# Homework Help: SI units

1. Jul 12, 2009

### jeff1evesque

Question
I was wondering how the concept of work can have units of volts? I mean work has the units of N/m = J =/ J/(A*S) = Volts? Yet I am reading they are equal? Can someone enlighten me?

2. Jul 12, 2009

### Pengwuino

Can you check your units? [E]=[F][L] which is energy = force * distance. You're saying energy/(current*time) = volts on the right side which is dimensionally correct but were you meaning to equate the two equations? Particularly what do you mean by "I mean work has the units of N/m = J =/ J/(A*S) = Volts" ? Do you mean =/= which is not equal to or do you mean possibly 1/J/(A*s) which is equal to A*s/J?

3. Jul 12, 2009

### rl.bhat

This statement is wrong.
Work = Nm

4. Jul 12, 2009

### jeff1evesque

What I meant was: Nm = J =/= J/(A*S) = Volts

5. Jul 13, 2009

### Pengwuino

Well that certainly is true... what seems to be the situation? Joules is definitely not going to be equivalent to Joules divided by charge (that is, current * time).

6. Jul 13, 2009

### jeff1evesque

Note: $$\hat{E} = - \frac{V_0}{d}\hat{z}$$ (volts/meter) is the electric field between a capacitor, and V_0 is the potential difference in a power supply for a circuit.

Then the following statement (from my notes) is not correct?

Work

= $$\int_{bottom}^{Top} \frac{\hat{F}}{Q} \bullet \hat{dl} \equiv potential-difference = \int_{bottom}^{Top} \hat{E} \bullet \hat{dl} = \int_{bottom}^{Top} - \frac{V_{0}}{d}(\hat{z} \bullet \hat{dl}) = -\int_{bottom}^{Top} \frac{V_0}{d}dz = -V_0 (Voltz)$$

thanks,

Jeff

Last edited: Jul 13, 2009
7. Jul 13, 2009

### Phrak

I may see the source of confusion.

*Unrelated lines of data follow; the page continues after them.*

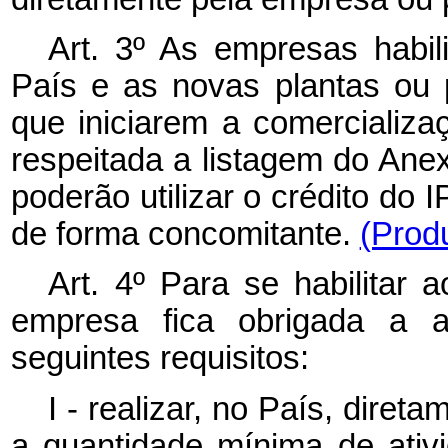
Art. 3º As empresas habil
País e as novas plantas ou 
que iniciarem a comercializ
respeitada a listagem do Ane
poderão utilizar o crédito do I
de forma concomitante.
(Prod
Art. 4º Para se habilitar 
empresa fica obrigada a a
seguintes requisitos:
I - realizar, no País, diret
a quantidade mínima de ativi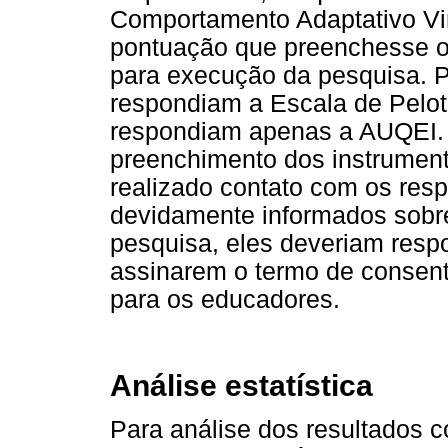
Comportamento Adaptativo Vi
pontuação que preenchesse os
para execução da pesquisa. P
respondiam a Escala de Pelot
respondiam apenas a AUQEI. 
preenchimento dos instrumento
realizado contato com os res
devidamente informados sobre
pesquisa, eles deveriam res
assinarem o termo de consen
para os educadores.
Análise estatística
Para análise dos resultados c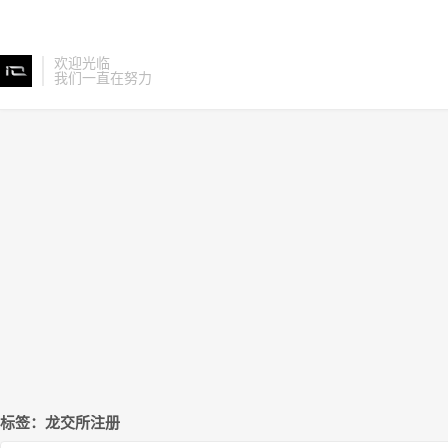
欢迎光临
我们一直在努力
标签：龙交所注册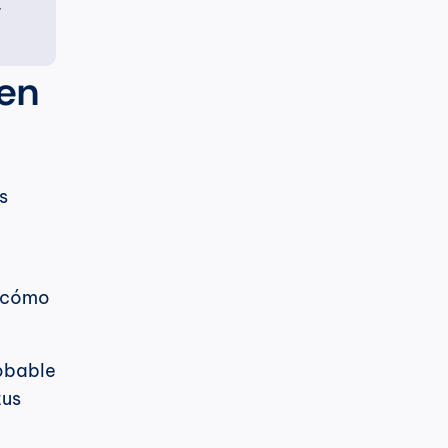
 
en 
s 
 cómo 
obable 
que las personas miren tu currículum, pero definitivamente revisarán tus 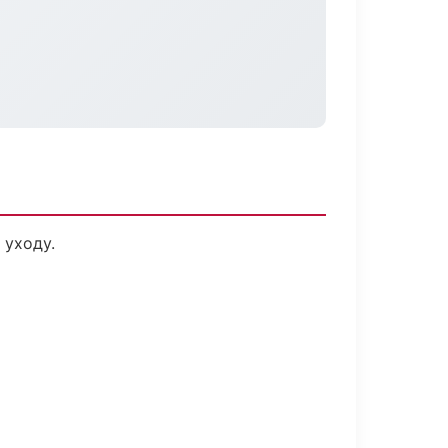
 уходу.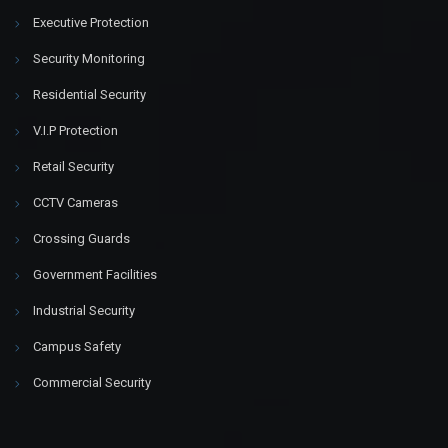
Executive Protection
Security Monitoring
Residential Security
V.I.P Protection
Retail Security
CCTV Cameras
Crossing Guards
Government Facilities
Industrial Security
Campus Safety
Commercial Security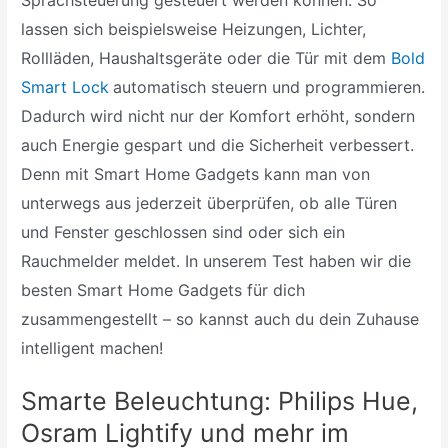
lassen sich beispielsweise Heizungen, Lichter,
Rollläden, Haushaltsgeräte oder die Tür mit dem
Bold
Smart Lock
automatisch steuern und programmieren.
Dadurch wird nicht nur der Komfort erhöht, sondern
auch Energie gespart und die Sicherheit verbessert.
Denn mit Smart Home Gadgets kann man von
unterwegs aus jederzeit überprüfen, ob alle Türen
und Fenster geschlossen sind oder sich ein
Rauchmelder meldet. In unserem Test haben wir die
besten Smart Home Gadgets für dich
zusammengestellt – so kannst auch du dein Zuhause
intelligent machen!
Smarte Beleuchtung: Philips Hue,
Osram Lightify und mehr im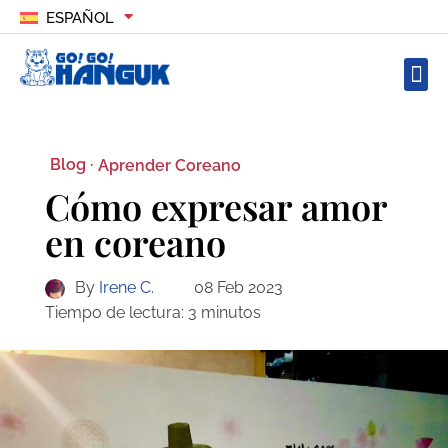
ESPAÑOL
Blog ·
Aprender Coreano
Cómo expresar amor
en coreano
By
Irene C.
08 Feb 2023
Tiempo de lectura:
3
minutos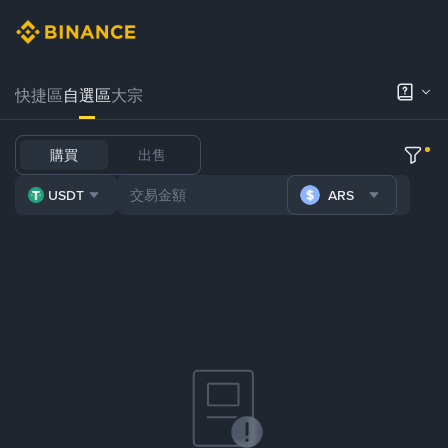
快捷區
自選區
大宗
購買
出售
USDT
ARS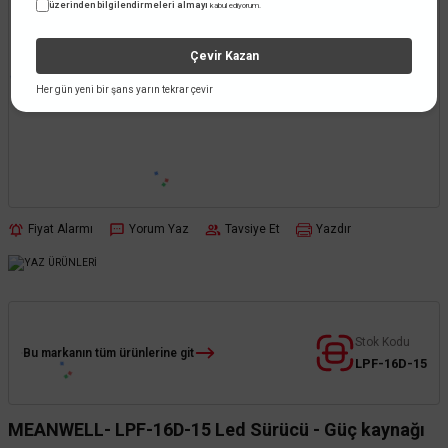
üzerinden bilgilendirmeleri almayı
kabul ediyorum.
Çevir Kazan
Her gün yeni bir şans yarın tekrar çevir
Fiyat Alarmı
Yorum Yaz
Tavsiye Et
Yazdır
Stok Kodu
Bu markanın tüm ürünlerine git
LPF-16D-15
MEANWELL- LPF-16D-15 Led Sürücü - Güç kaynağı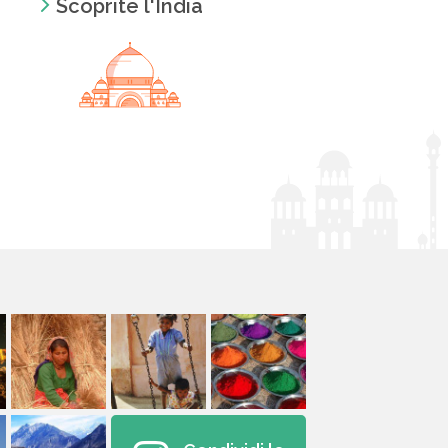
Scoprite l'India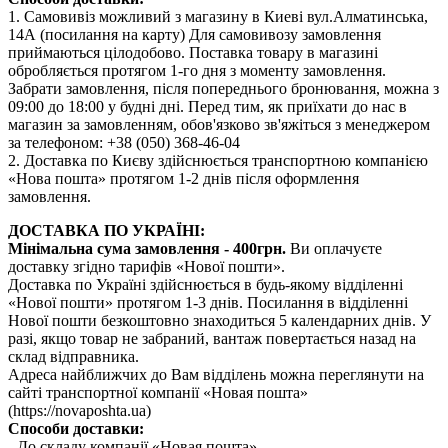
1. Самовивіз можливий з магазину в Киеві вул.Алматинська,
14А (посилання на карту) Для самовивозу замовлення
приймаються цілодобово. Поставка товару в магазині
обробляється протягом 1-го дня з моменту замовлення.
Забрати замовлення, після попереднього бронювання, можна з
09:00 до 18:00 у будні дні. Перед тим, як приїхати до нас в
магазин за замовленням, обов'язково зв'яжіться з менеджером
за телефоном: +38 (050) 368-46-04
2. Доставка по Києву здійснюється транспортною компанією
«Нова пошта» протягом 1-2 днів після оформлення
замовлення.
ДОСТАВКА ПО УКРАЇНІ:
Мінімальна сума замовлення - 400грн.
Ви оплачуєте
доставку згідно тарифів «Нової пошти».
Доставка по Україні здійснюється в будь-якому відділенні
«Нової пошти» протягом 1-3 днів. Посилання в відділенні
Нової пошти безкоштовно знаходиться 5 календарних днів. У
разі, якщо товар не забраний, вантаж повертається назад на
склад відправника.
Адреса найближчих до Вам відділень можна переглянути на
сайті транспортної компанії «Новая пошта»
(https://novaposhta.ua)
Способи доставки:
- До складу компанії «Новая пошта»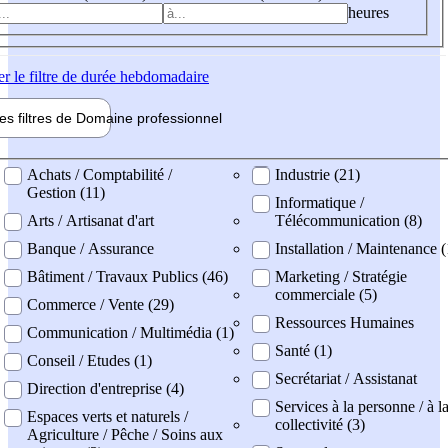
heures
er
le filtre de durée hebdomadaire
les filtres de
Domaine pro
fessionnel
ne professionel
Achats / Comptabilité /
Industrie (21)
Gestion (11)
Informatique /
Arts / Artisanat d'art
Télécommunication (8)
Banque / Assurance
Installation / Maintenance 
Bâtiment / Travaux Publics (46)
Marketing / Stratégie
commerciale (5)
Commerce / Vente (29)
Ressources Humaines
Communication / Multimédia (1)
Santé (1)
Conseil / Etudes (1)
Secrétariat / Assistanat
Direction d'entreprise (4)
Services à la personne / à l
Espaces verts et naturels /
collectivité (3)
Agriculture / Pêche / Soins aux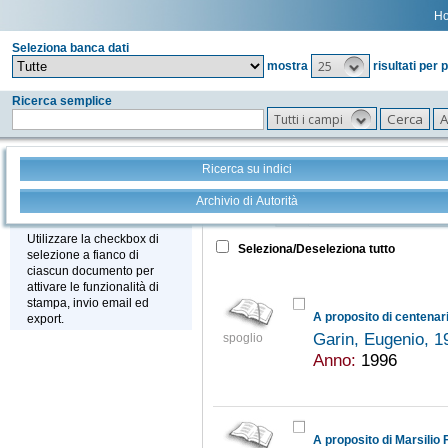
H
Seleziona banca dati
25
mostra
risultati per 
Ricerca semplice
Tutti i campi
Ricerca su indici
Archivio di Autorità
Tutto
+
Stampa - Email - Export
Utilizzare la checkbox di
Seleziona/Deseleziona tutto
selezione a fianco di
ciascun documento per
attivare le funzionalità di
stampa, invio email ed
A proposito di centenari
export.
Garin, Eugenio, 
spoglio
Anno:
1996
A proposito di Marsilio 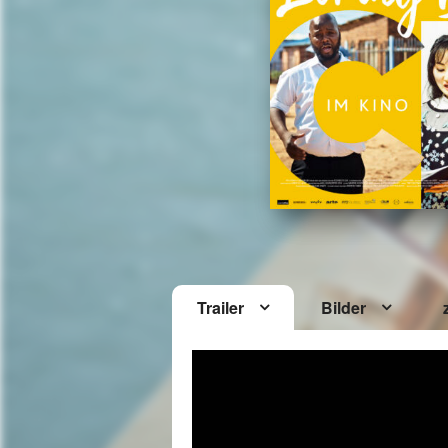
Trailer
Bilder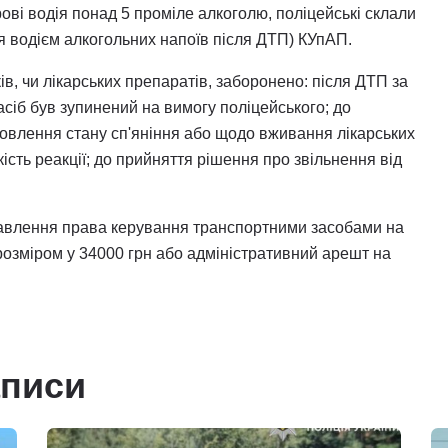
рові водія понад 5 проміле алкоголю, поліцейські склали
ння водієм алкогольних напоїв після ДТП) КУпАП.
в, чи лікарських препаратів, заборонено: після ДТП за
асіб був зупинений на вимогу поліцейського; до
овлення стану сп'яніння або щодо вживання лікарських
ість реакції; до прийняття рішення про звільнення від
бавлення права керування транспортними засобами на
розміром у 34000 грн або адміністративний арешт на
аписи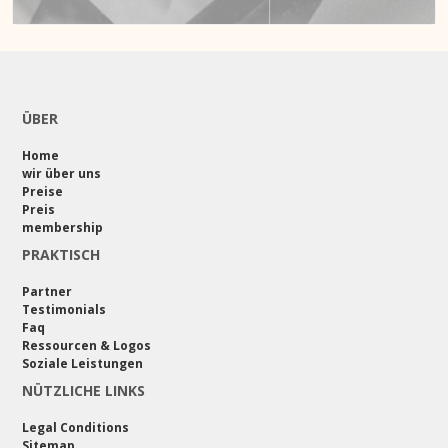
ÜBER
Home
wir über uns
Preise
Preis
membership
PRAKTISCH
Partner
Testimonials
Faq
Ressourcen & Logos
Soziale Leistungen
NÜTZLICHE LINKS
Legal Conditions
Sitemap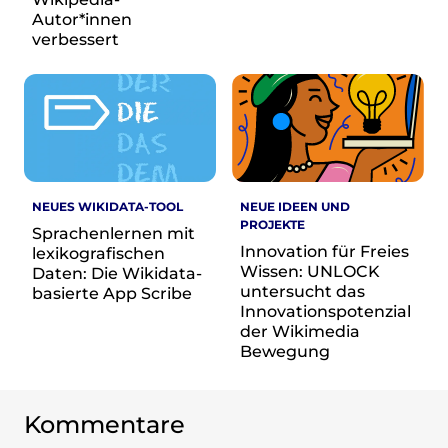
Autor*innen
verbessert
NEUES WIKIDATA-TOOL
NEUE IDEEN UND
PROJEKTE
Sprachenlernen mit
Innovation für Freies
lexikografischen
Wissen: UNLOCK
Daten: Die Wikidata-
untersucht das
basierte App Scribe
Innovationspotenzial
der Wikimedia
Bewegung
Kommentare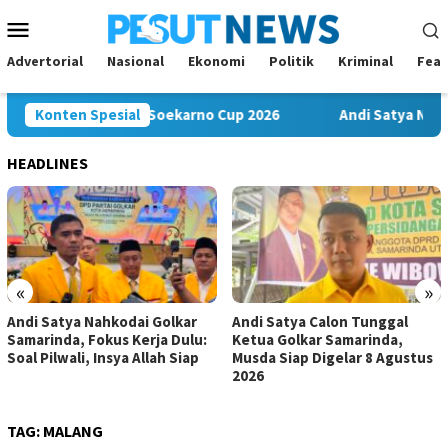
Loncat
Menu
ke
Mobile
konten
Advertorial
Nasional
Ekonomi
Politik
Kriminal
Feat
wa Misi Juara di Soekarno Cup 2026
Konten Spesial
Andi Satya Nahkodai 
HEADLINES
«
»
Andi Satya Nahkodai Golkar
Andi Satya Calon Tunggal
Samarinda, Fokus Kerja Dulu:
Ketua Golkar Samarinda,
Soal Pilwali, Insya Allah Siap
Musda Siap Digelar 8 Agustus
2026
TAG:
MALANG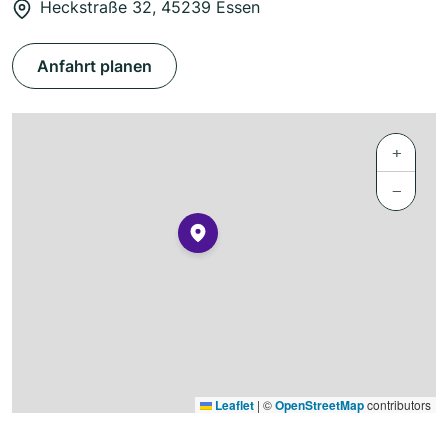
Heckstraße 32, 45239 Essen
Anfahrt planen
+
−
Leaflet
|
©
OpenStreetMap
contributors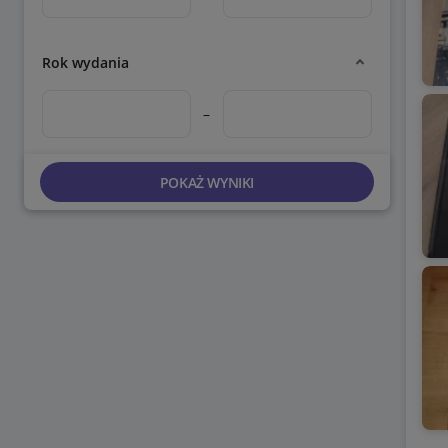
Rok wydania
–
POKAŻ WYNIKI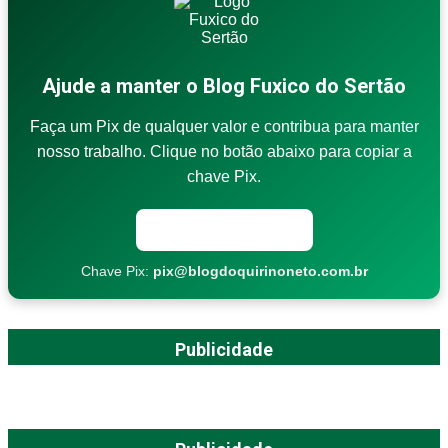
Ajude a manter o Blog Fuxico do Sertão
Faça um Pix de qualquer valor e contribua para manter
nosso trabalho. Clique no botão abaixo para copiar a
chave Pix.
Copiar chave Pix
Chave Pix:
pix@blogdoquirinoneto.com.br
Publicidade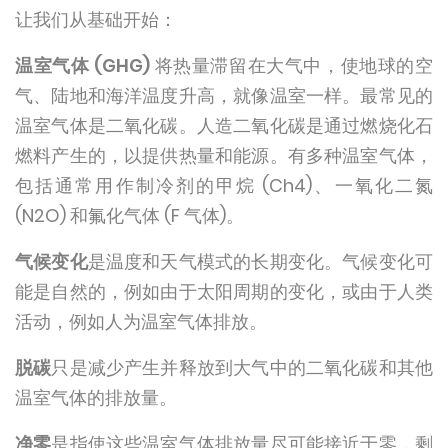
让我们从基础开始：
温室气体 (GHG)
将热量滞留在大气中，使地球的空
气、陆地和海洋温度升高，就像温室一样。最常见的
温室气体是二氧化碳。人造二氧化碳是通过燃烧化石
燃料产生的，以提供热量和能源。有多种温室气体，
包括通常用作制冷剂的甲烷 (Ch4)、一氧化二氮
(N2O) 和氟化气体 (F 气体)。
气候变化
是温度和天气模式的长期变化。气候变化可
能是自然的，例如由于太阳周期的变化，或由于人类
活动，例如人为温室气体排放。
脱碳
只是减少产生并释放到大气中的二氧化碳和其他
温室气体的排放量。
净零
是指使这些温室气体排放量尽可能接近于零，剩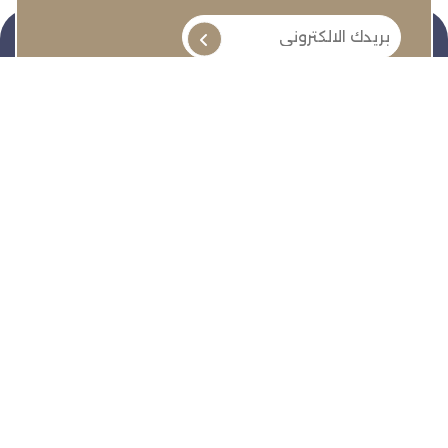
تنمية وتطوير وحماية وتمثيل مجتمع الأعمال
روابط سريعة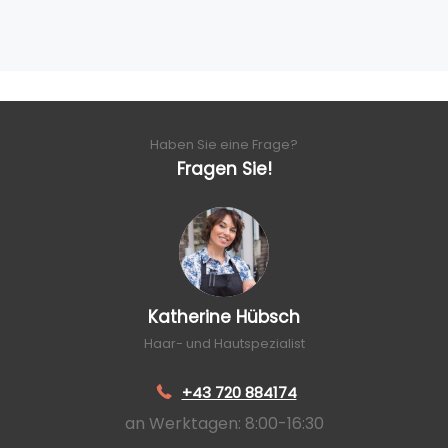
Haben Sie eine Frage?
Fragen Sie!
Katherine Hübsch
Haar- und Hautspezialist
+43 720 884174
an Werktagen: 8:00-16:30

Sometimes physicists will express energy in terms of electron volts, eV. One electron volt is the work done on an electron subject to a changing of one volt in potential. It has units [Q][V].

In some discussion one might simply say "volts" used in place of "electron volts." It saves 3 syllables out of 4 in short-hand discourse.

Last edited: Jul 13, 2009
8. Jul 13, 2009

### jeff1evesque

Very cool to know. Thanks a lot.

JL

9. Jul 13, 2009

### diazona

No, it's not correct. Everything you wrote out in LaTeX code (from $\int \hat{F}/Q\cdot\mathrm{d}\hat{l}$ onward) is right, but it's equal to voltage, not work.

10. Jul 13, 2009

### merryjman

I can't speak about your notes, but maybe a conceptual explanation would help? For example, if a particle with charge 1 Coulomb, initially at rest, was released to move through a potential difference of 1 Volt, after that time the particle would have 1 Joule of kinetic energy. The volt is energy per charge. In the same way, if you had to perform 1 Joule of mechanical work to move that 1-Coulomb particle slowly through an electric field, you would have moved it through a potential difference of 1 Volt.

Last edited: Jul 13, 2009
11. Jul 13, 2009

### Redbelly98

Staff Emeritus
Voltage is equivalent to work done per unit charge. This is not the same thing as work.

In SI units, Volts are equivalent to Joules/Coulomb.

12. Jul 14, 2009

### jeff1evesque

You were right, I talked to my teacher today, and he said it's basically what he meant, Quolomb*meters.

Thanks,

Jeff

13. Jul 14, 2009

### Phrak

Odd. He left the charge out of Coulomb-meters?